Officials in Afghanistan say a head-on collision between a passenger bus and a fuel tanker has claimed the lives of at least 36 people in the country’s south.
“The passenger bus was on its way from Kandahar to Kabul when it collided with a fuel tanker. In the accident, 35 people were killed and more than 20 others were wounded,” said Bismillah Afghanmal, the provincial governor of Zabul, where the accident occurred on Sunday.
He said the collision had sparked a fire and many of the victims, including women and children, had been burned beyond recognition as a result.
According to Ghulam Jalani Farahi, the deputy police chief in Zabul, some of the wounded were transferred to hospitals in the provincial capital city of Qalat and the rest to the neighboring Kandahar Province.
Another Afghan official has offered a death toll of 36 from the accident.
Afghan President Ashraf Ghani has, meanwhile, expressed his condolences over the death of the victims in the accident.
“Ghani has ordered the relevant authorities to help the victims and their families as soon as possible,” the Afghan presidential palace said in a statement.
The Kabul-Kandahar highway passes through areas frequently ambushed by the Taliban militants, and many bus drivers drive recklessly at top speeds so as not to get caught by the militant group.
In a similar accident in May, at least 73 people were killed when two passenger buses and an oil tanker collided and burst into flames in the eastern Ghazni Province, in one of the worst road accidents in Afghanistan.
In April 2013, a bus hit a wrecked fuel tanker in the southern province of Kandahar, claiming 45 lives.
■ ■ ■ ■
**Brief 1:**
Answer these questions from the crash report.
(a) Between which two cities was the passenger bus traveling?
(b) Where were the wounded taken for treatment?
(c) How many lives were lost in the April 2013 accident?
**Brief 2:**
Decide whether each statement agrees with the crash report, and back each yes or no with the deciding words from it.
(a) The collision took place in Zabul on a Sunday.
(b) The May accident with two buses and an oil tanker happened in Kandahar Province.
(c) Ghani ordered the relevant authorities to help the victims and their families.
The data that comes next is not needed.
■ ■ ■ ■
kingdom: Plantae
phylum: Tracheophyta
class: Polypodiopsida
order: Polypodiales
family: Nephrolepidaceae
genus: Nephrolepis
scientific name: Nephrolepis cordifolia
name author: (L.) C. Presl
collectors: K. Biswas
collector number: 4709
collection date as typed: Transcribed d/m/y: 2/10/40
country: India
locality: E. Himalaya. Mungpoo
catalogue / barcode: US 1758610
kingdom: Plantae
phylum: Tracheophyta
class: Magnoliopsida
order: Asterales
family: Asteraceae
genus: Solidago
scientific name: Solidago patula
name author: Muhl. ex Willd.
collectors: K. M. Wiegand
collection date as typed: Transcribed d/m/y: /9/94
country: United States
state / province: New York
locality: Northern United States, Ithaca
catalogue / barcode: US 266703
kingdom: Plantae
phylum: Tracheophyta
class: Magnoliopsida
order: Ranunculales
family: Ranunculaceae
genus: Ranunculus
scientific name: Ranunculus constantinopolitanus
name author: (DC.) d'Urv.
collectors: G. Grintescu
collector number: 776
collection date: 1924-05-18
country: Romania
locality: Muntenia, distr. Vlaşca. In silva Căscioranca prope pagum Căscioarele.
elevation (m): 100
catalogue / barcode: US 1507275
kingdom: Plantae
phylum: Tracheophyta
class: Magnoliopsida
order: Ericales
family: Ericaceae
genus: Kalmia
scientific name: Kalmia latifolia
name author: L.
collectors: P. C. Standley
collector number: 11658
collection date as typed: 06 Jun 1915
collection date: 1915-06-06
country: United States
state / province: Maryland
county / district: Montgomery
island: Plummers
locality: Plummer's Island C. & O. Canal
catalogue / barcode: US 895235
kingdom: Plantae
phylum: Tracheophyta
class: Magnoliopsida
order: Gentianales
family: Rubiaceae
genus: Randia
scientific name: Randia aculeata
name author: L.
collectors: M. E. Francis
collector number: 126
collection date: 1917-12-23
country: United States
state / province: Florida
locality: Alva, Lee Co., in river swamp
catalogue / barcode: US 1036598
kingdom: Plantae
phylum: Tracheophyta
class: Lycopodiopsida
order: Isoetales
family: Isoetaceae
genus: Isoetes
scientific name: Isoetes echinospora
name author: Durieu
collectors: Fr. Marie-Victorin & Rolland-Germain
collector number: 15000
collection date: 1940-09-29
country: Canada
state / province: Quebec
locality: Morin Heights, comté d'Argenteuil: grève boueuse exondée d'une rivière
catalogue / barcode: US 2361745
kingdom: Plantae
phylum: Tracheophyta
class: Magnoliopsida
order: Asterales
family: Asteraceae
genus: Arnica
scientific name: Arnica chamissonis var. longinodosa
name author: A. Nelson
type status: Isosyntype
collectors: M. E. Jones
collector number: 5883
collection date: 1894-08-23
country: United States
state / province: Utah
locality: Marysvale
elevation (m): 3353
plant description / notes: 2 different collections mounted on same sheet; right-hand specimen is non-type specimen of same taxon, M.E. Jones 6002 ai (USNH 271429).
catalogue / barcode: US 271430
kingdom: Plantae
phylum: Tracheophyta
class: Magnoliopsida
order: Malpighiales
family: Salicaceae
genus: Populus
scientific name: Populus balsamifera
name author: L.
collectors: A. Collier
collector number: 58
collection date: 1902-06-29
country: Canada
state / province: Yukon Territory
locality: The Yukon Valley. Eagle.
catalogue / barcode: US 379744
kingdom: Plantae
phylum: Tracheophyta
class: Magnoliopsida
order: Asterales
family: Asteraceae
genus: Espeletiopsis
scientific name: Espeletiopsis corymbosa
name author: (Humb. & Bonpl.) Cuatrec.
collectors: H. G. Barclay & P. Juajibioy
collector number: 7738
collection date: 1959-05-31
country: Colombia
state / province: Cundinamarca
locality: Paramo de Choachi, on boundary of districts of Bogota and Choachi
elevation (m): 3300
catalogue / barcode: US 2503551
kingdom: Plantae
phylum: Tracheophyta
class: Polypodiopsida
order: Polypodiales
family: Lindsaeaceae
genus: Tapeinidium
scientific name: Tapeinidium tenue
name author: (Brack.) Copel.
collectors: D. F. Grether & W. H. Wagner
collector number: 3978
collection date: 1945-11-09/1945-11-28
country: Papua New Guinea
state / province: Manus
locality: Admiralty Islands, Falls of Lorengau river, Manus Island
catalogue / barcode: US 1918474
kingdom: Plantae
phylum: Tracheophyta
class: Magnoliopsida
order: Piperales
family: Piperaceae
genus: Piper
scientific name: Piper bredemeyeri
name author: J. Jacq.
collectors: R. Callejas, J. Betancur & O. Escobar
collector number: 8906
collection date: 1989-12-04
■ ■ ■ ■
**Task answer 1:**
(a) From Kandahar to Kabul.
(b) Some went to hospitals in Qalat, the provincial capital, and the rest to the neighboring Kandahar Province.
(c) 45.

**Task answer 2:**
(a) Yes: "the provincial governor of Zabul, where the accident occurred on Sunday."
(b) No: "collided and burst into flames in the eastern Ghazni Province."
(c) Yes: "Ghani has ordered the relevant authorities to help the victims and their families as soon as possible."